### [Aim of the task]
Output each record below exactly as it stands, leaving out the pictures.

### [Records provided]
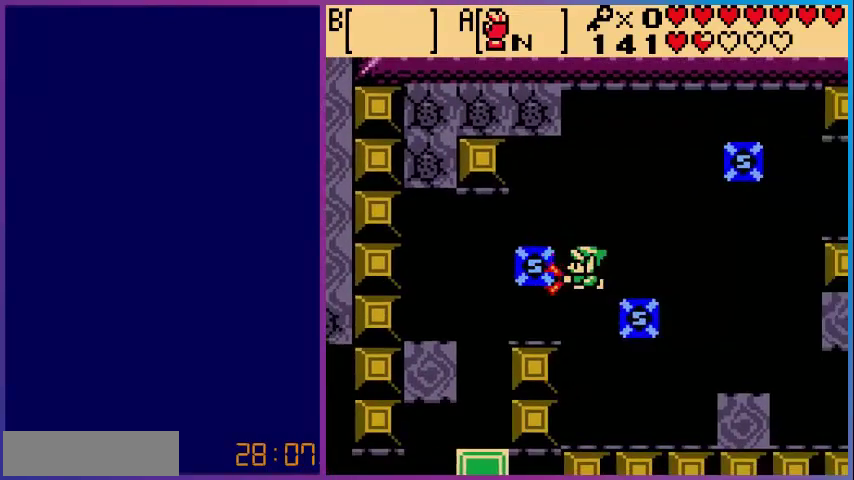
{"dt_ms": 480, "buttons": ["A"], "events": []}
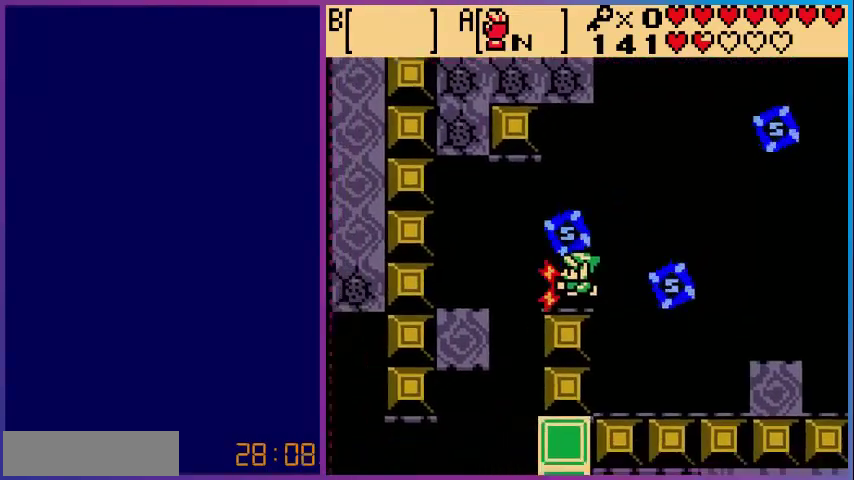
{"dt_ms": 520, "buttons": ["A"], "events": []}
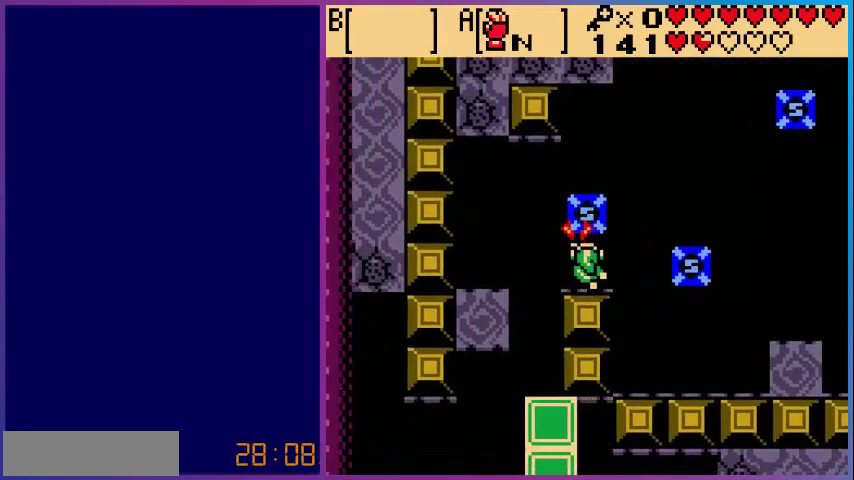
{"dt_ms": 480, "buttons": ["A"], "events": []}
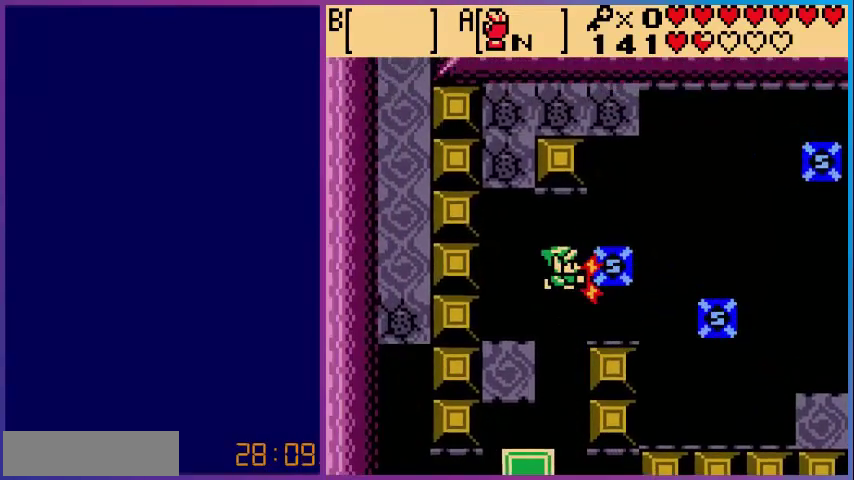
{"dt_ms": 520, "buttons": ["A"], "events": []}
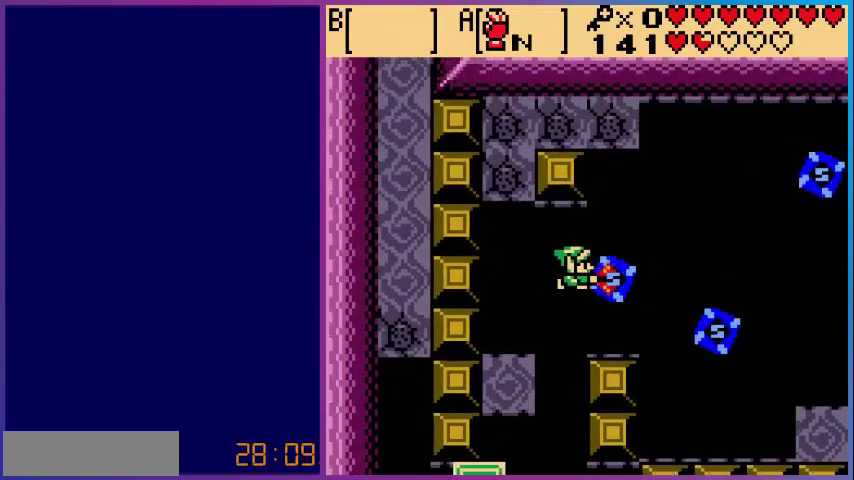
{"dt_ms": 480, "buttons": ["A"], "events": [[320, "A", "up"], [400, "A", "down"]]}
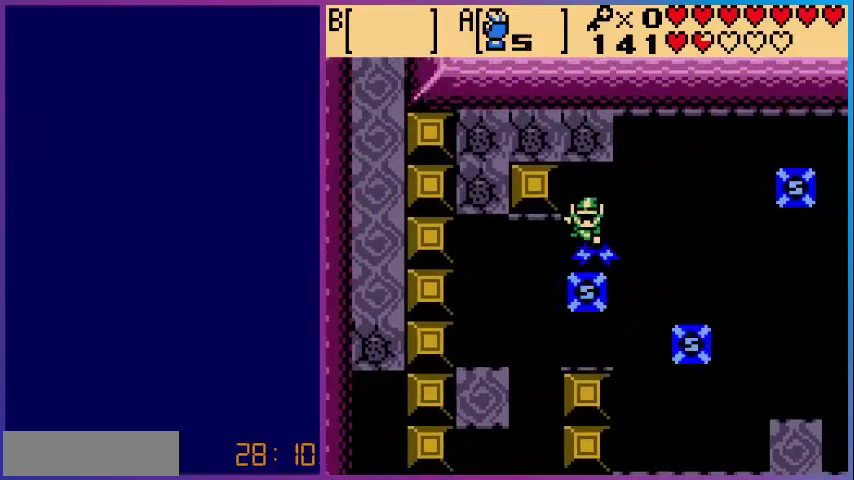
{"dt_ms": 520, "buttons": ["START"], "events": [[400, "START", "down"], [440, "A", "up"]]}
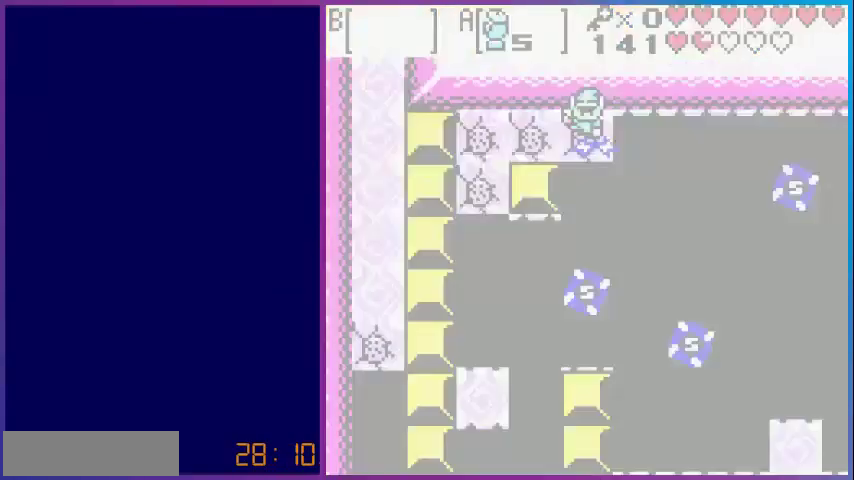
{"dt_ms": 480, "buttons": [], "events": [[80, "START", "up"]]}
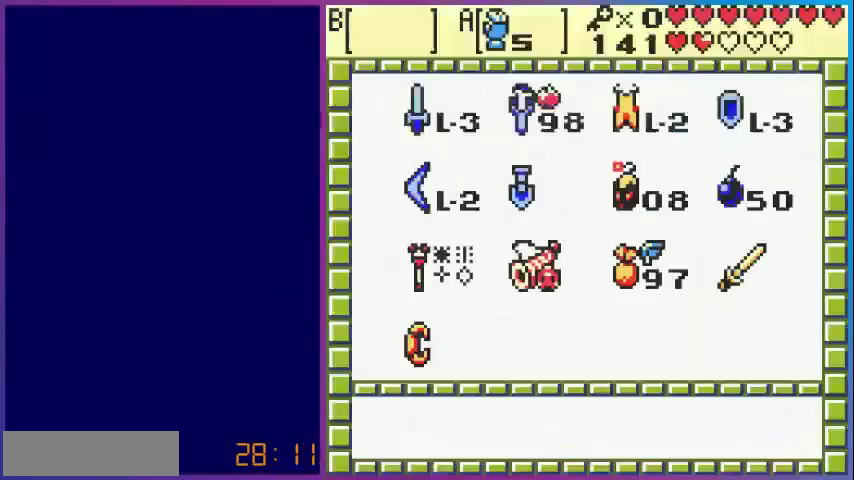
{"dt_ms": 520, "buttons": [], "events": []}
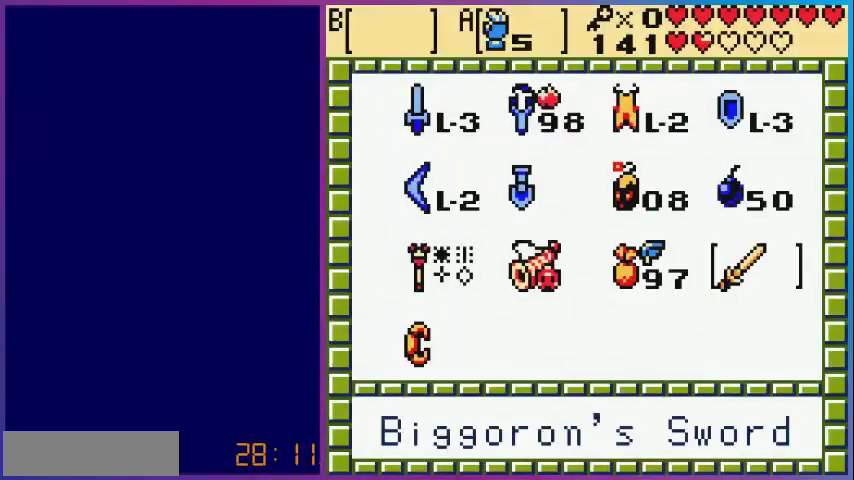
{"dt_ms": 480, "buttons": ["DPAD_LEFT"], "events": [[120, "DPAD_UP", "down"], [200, "DPAD_UP", "up"], [320, "DPAD_UP", "down"], [400, "DPAD_UP", "up"], [480, "DPAD_LEFT", "down"]]}
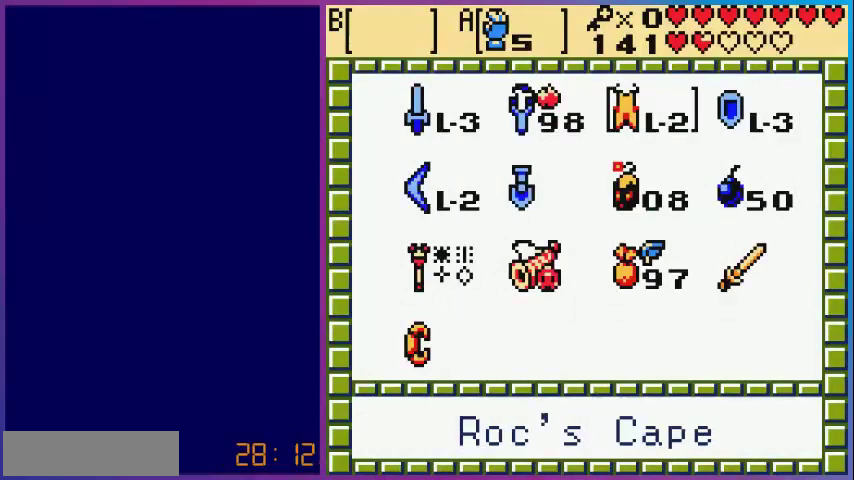
{"dt_ms": 520, "buttons": ["DPAD_LEFT"], "events": [[120, "A", "down"], [120, "DPAD_LEFT", "up"], [200, "START", "down"], [240, "A", "up"], [360, "DPAD_LEFT", "down"], [360, "START", "up"]]}
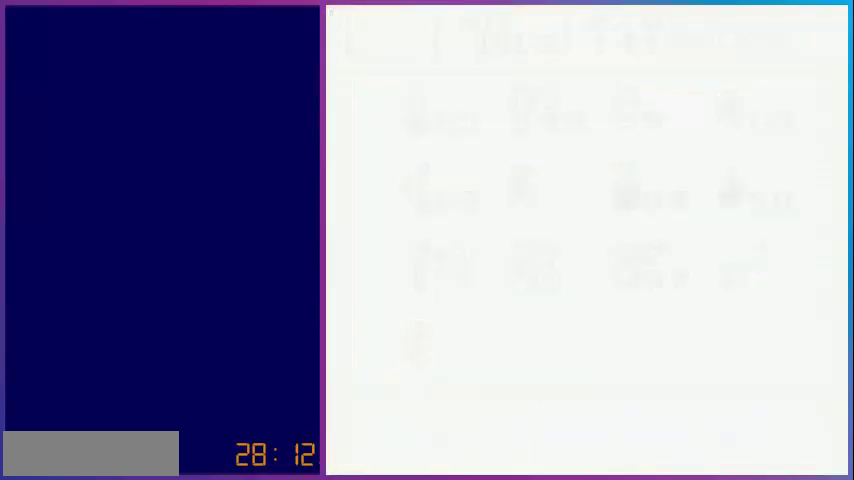
{"dt_ms": 480, "buttons": ["DPAD_LEFT"], "events": []}
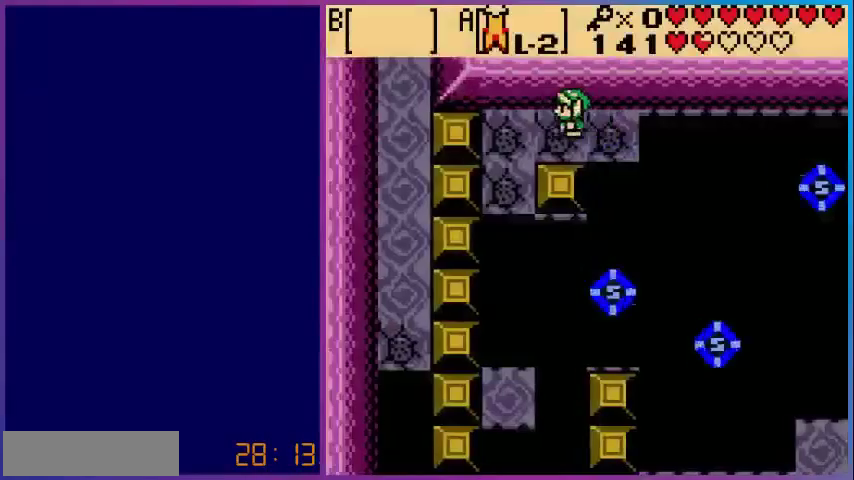
{"dt_ms": 520, "buttons": ["DPAD_DOWN"], "events": [[320, "DPAD_DOWN", "down"], [360, "DPAD_LEFT", "up"]]}
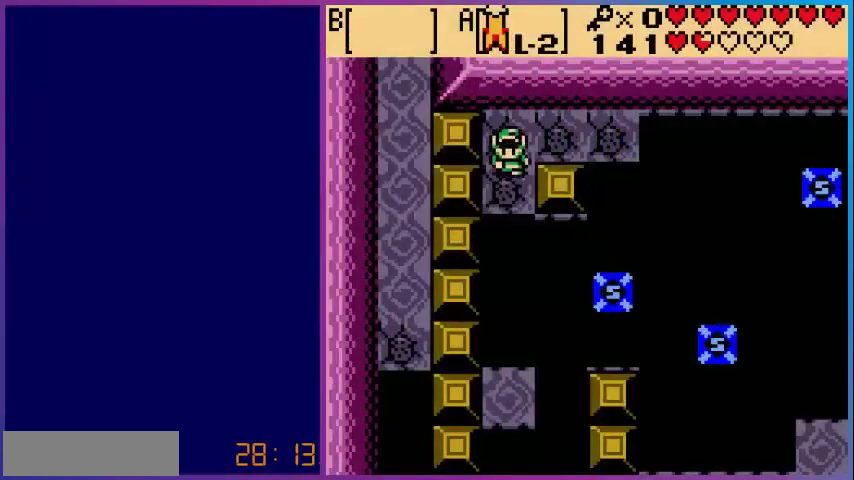
{"dt_ms": 480, "buttons": ["A"], "events": [[80, "A", "down"], [80, "DPAD_DOWN", "up"]]}
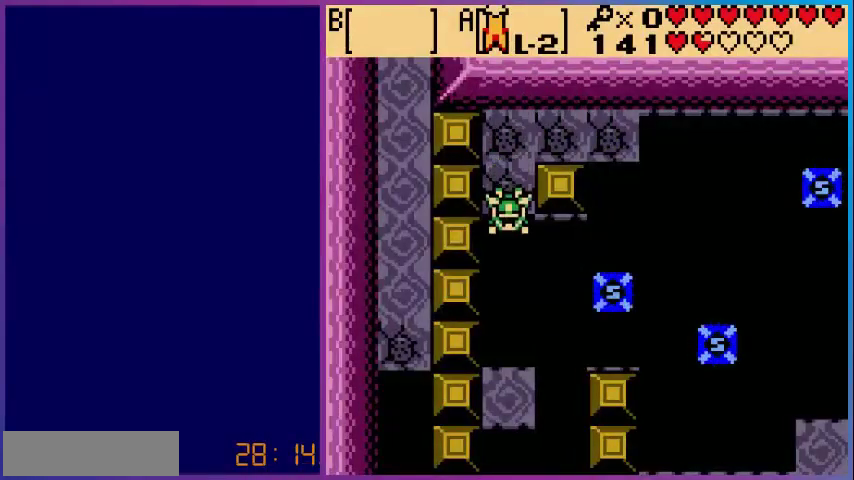
{"dt_ms": 520, "buttons": ["A"], "events": []}
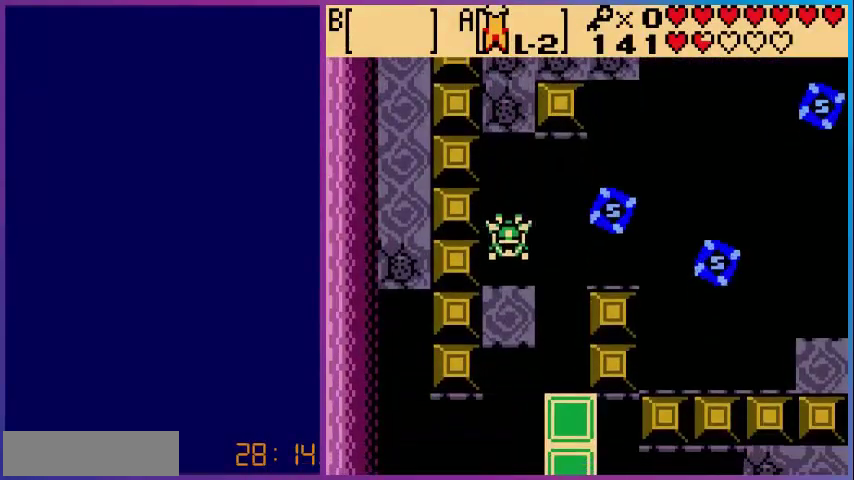
{"dt_ms": 480, "buttons": [], "events": [[80, "A", "up"]]}
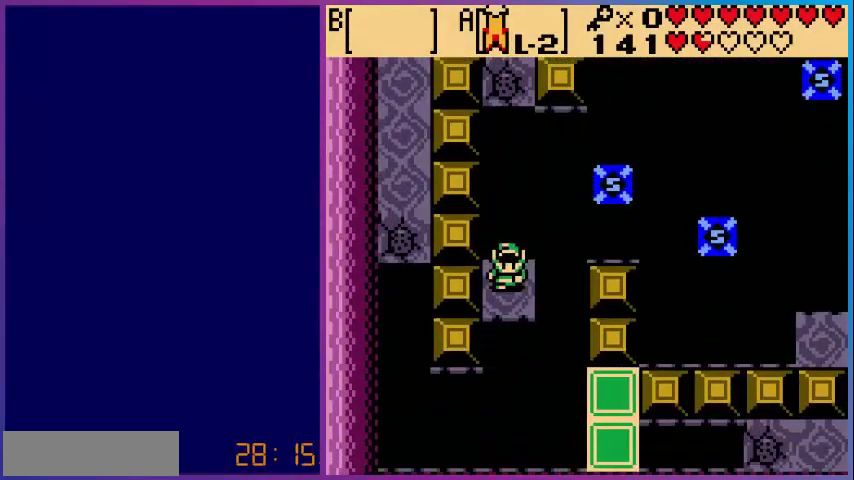
{"dt_ms": 520, "buttons": ["A"], "events": [[120, "DPAD_DOWN", "down"], [160, "DPAD_DOWN", "up"], [520, "A", "down"]]}
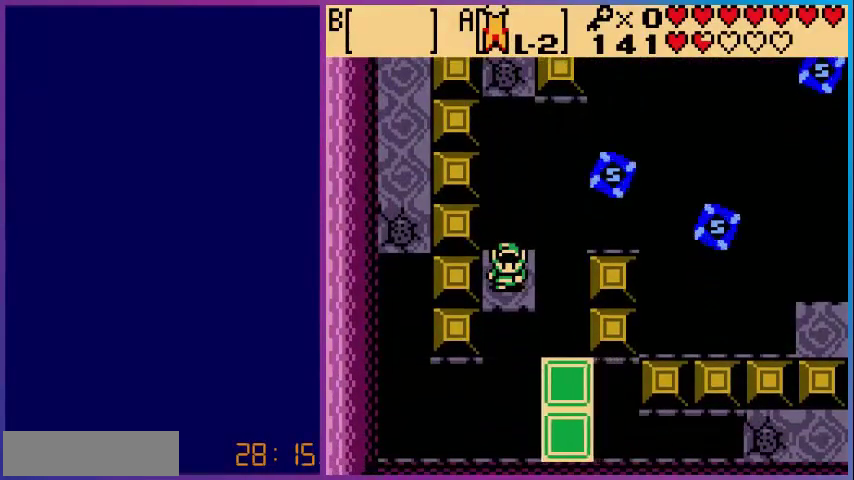
{"dt_ms": 480, "buttons": ["A", "DPAD_DOWN"], "events": [[40, "DPAD_DOWN", "down"]]}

### [Written answer]
{"dt_ms": 480, "buttons": ["A"], "events": []}
{"dt_ms": 520, "buttons": ["A"], "events": []}
{"dt_ms": 480, "buttons": ["A"], "events": []}
{"dt_ms": 520, "buttons": ["A"], "events": []}
{"dt_ms": 480, "buttons": ["A"], "events": [[320, "A", "up"], [400, "A", "down"]]}
{"dt_ms": 520, "buttons": ["START"], "events": [[400, "START", "down"], [440, "A", "up"]]}
{"dt_ms": 480, "buttons": [], "events": [[80, "START", "up"]]}
{"dt_ms": 520, "buttons": [], "events": []}
{"dt_ms": 480, "buttons": ["DPAD_LEFT"], "events": [[120, "DPAD_UP", "down"], [200, "DPAD_UP", "up"], [320, "DPAD_UP", "down"], [400, "DPAD_UP", "up"], [480, "DPAD_LEFT", "down"]]}
{"dt_ms": 520, "buttons": ["DPAD_LEFT"], "events": [[120, "A", "down"], [120, "DPAD_LEFT", "up"], [200, "START", "down"], [240, "A", "up"], [360, "DPAD_LEFT", "down"], [360, "START", "up"]]}
{"dt_ms": 480, "buttons": ["DPAD_LEFT"], "events": []}
{"dt_ms": 520, "buttons": ["DPAD_DOWN"], "events": [[320, "DPAD_DOWN", "down"], [360, "DPAD_LEFT", "up"]]}
{"dt_ms": 480, "buttons": ["A"], "events": [[80, "A", "down"], [80, "DPAD_DOWN", "up"]]}
{"dt_ms": 520, "buttons": ["A"], "events": []}
{"dt_ms": 480, "buttons": [], "events": [[80, "A", "up"]]}
{"dt_ms": 520, "buttons": ["A"], "events": [[120, "DPAD_DOWN", "down"], [160, "DPAD_DOWN", "up"], [520, "A", "down"]]}
{"dt_ms": 480, "buttons": ["A", "DPAD_DOWN"], "events": [[40, "DPAD_DOWN", "down"]]}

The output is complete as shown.